Task statement
Restrict the output to the lines below starting at the one that contains "coffee cup: none [158,181,194,245]" and ending at the one that contains "basket: present [381,309,422,357]", and restate them word for word, both ends included.
*** Records for this exercise Section Begins ***
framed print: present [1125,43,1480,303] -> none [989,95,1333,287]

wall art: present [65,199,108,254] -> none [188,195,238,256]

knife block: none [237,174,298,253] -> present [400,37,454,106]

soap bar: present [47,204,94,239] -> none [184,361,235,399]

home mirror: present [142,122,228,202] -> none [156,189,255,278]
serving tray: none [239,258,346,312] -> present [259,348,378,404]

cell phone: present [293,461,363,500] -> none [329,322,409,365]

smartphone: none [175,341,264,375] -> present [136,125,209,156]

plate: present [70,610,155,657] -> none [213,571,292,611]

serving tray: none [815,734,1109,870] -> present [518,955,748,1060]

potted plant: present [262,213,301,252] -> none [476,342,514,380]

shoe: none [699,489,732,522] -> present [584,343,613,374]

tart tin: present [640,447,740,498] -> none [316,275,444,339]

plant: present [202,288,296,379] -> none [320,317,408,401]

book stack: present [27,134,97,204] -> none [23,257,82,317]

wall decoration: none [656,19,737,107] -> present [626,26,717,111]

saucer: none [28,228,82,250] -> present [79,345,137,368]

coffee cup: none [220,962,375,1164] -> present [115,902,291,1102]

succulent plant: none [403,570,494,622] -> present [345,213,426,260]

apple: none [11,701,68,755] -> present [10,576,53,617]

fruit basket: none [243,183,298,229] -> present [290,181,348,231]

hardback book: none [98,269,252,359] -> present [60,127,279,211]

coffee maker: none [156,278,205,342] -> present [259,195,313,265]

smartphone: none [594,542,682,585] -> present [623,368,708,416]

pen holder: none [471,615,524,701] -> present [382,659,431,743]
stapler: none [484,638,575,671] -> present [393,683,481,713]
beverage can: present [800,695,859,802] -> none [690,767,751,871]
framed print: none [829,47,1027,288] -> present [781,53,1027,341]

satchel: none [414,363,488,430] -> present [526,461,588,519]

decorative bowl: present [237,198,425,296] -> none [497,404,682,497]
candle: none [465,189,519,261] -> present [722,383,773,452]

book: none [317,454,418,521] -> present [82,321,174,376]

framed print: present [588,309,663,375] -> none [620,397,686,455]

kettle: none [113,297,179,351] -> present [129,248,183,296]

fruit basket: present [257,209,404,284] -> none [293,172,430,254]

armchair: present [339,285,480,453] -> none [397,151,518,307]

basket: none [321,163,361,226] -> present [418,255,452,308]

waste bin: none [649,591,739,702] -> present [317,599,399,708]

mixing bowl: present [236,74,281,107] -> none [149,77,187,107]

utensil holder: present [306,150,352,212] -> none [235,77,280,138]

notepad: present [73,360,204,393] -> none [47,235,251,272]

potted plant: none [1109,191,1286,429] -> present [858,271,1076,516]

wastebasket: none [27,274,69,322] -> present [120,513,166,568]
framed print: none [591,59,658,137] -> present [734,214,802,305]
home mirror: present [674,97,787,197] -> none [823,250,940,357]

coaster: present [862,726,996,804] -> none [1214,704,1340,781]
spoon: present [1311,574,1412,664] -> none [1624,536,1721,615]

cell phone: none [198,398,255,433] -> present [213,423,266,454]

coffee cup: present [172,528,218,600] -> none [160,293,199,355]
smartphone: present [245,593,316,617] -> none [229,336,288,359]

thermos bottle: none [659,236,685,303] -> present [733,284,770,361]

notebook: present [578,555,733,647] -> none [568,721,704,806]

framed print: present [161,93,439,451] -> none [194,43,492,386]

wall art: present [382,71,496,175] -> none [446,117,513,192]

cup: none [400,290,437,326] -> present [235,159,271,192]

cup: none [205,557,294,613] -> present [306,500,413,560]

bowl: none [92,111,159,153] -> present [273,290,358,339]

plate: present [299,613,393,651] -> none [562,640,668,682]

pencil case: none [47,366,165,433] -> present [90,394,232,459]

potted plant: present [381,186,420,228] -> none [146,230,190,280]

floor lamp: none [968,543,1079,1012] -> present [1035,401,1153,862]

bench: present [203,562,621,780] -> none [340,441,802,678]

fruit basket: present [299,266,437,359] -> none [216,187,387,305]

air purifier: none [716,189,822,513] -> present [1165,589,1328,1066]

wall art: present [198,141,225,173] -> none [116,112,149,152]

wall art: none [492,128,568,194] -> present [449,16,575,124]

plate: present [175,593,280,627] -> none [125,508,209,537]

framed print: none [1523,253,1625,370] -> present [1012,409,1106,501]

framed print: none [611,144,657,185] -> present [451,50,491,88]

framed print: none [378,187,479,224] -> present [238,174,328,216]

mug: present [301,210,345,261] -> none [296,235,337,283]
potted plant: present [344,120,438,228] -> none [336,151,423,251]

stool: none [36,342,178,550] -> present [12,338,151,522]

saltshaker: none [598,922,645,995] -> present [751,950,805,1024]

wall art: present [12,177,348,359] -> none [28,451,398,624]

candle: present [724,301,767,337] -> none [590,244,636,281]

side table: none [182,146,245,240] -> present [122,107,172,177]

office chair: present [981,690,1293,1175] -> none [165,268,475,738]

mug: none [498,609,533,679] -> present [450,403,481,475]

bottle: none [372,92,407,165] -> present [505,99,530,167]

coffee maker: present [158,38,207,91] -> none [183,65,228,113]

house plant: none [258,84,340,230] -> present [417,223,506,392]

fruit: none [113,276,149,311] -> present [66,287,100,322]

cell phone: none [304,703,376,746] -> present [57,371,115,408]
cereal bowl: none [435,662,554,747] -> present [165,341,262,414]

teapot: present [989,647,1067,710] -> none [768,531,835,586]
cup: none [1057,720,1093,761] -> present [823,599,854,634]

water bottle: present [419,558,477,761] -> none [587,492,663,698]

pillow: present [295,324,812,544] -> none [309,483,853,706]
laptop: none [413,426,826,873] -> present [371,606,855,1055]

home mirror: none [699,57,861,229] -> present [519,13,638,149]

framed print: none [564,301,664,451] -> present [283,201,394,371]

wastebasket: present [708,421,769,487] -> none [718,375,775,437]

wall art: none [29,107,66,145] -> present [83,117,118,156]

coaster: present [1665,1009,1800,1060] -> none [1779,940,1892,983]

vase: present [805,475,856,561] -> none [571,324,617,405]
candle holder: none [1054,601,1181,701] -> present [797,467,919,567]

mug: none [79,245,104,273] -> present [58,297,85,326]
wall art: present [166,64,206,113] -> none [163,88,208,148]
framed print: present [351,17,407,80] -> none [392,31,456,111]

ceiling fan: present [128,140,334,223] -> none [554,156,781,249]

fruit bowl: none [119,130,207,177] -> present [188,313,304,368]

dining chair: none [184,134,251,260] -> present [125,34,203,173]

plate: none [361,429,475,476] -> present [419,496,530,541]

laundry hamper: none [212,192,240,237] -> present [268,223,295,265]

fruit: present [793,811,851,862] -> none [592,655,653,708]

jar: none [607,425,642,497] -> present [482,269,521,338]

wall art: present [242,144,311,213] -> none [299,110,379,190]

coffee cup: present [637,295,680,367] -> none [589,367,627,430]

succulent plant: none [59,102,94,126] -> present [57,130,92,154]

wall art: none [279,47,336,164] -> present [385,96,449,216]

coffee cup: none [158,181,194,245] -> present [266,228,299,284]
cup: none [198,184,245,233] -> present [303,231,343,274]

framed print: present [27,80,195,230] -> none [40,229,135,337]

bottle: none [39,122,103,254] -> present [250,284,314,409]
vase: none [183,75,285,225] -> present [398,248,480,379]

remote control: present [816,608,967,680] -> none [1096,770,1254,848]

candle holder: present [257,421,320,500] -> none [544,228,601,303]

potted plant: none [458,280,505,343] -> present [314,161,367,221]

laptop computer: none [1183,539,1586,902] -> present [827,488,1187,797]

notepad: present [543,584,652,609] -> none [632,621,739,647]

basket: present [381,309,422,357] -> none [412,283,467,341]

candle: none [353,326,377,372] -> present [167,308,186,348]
*** Records for this exercise Section Ends ***
Response area
coffee cup: none [158,181,194,245] -> present [266,228,299,284]
cup: none [198,184,245,233] -> present [303,231,343,274]

framed print: present [27,80,195,230] -> none [40,229,135,337]

bottle: none [39,122,103,254] -> present [250,284,314,409]
vase: none [183,75,285,225] -> present [398,248,480,379]

remote control: present [816,608,967,680] -> none [1096,770,1254,848]

candle holder: present [257,421,320,500] -> none [544,228,601,303]

potted plant: none [458,280,505,343] -> present [314,161,367,221]

laptop computer: none [1183,539,1586,902] -> present [827,488,1187,797]

notepad: present [543,584,652,609] -> none [632,621,739,647]

basket: present [381,309,422,357] -> none [412,283,467,341]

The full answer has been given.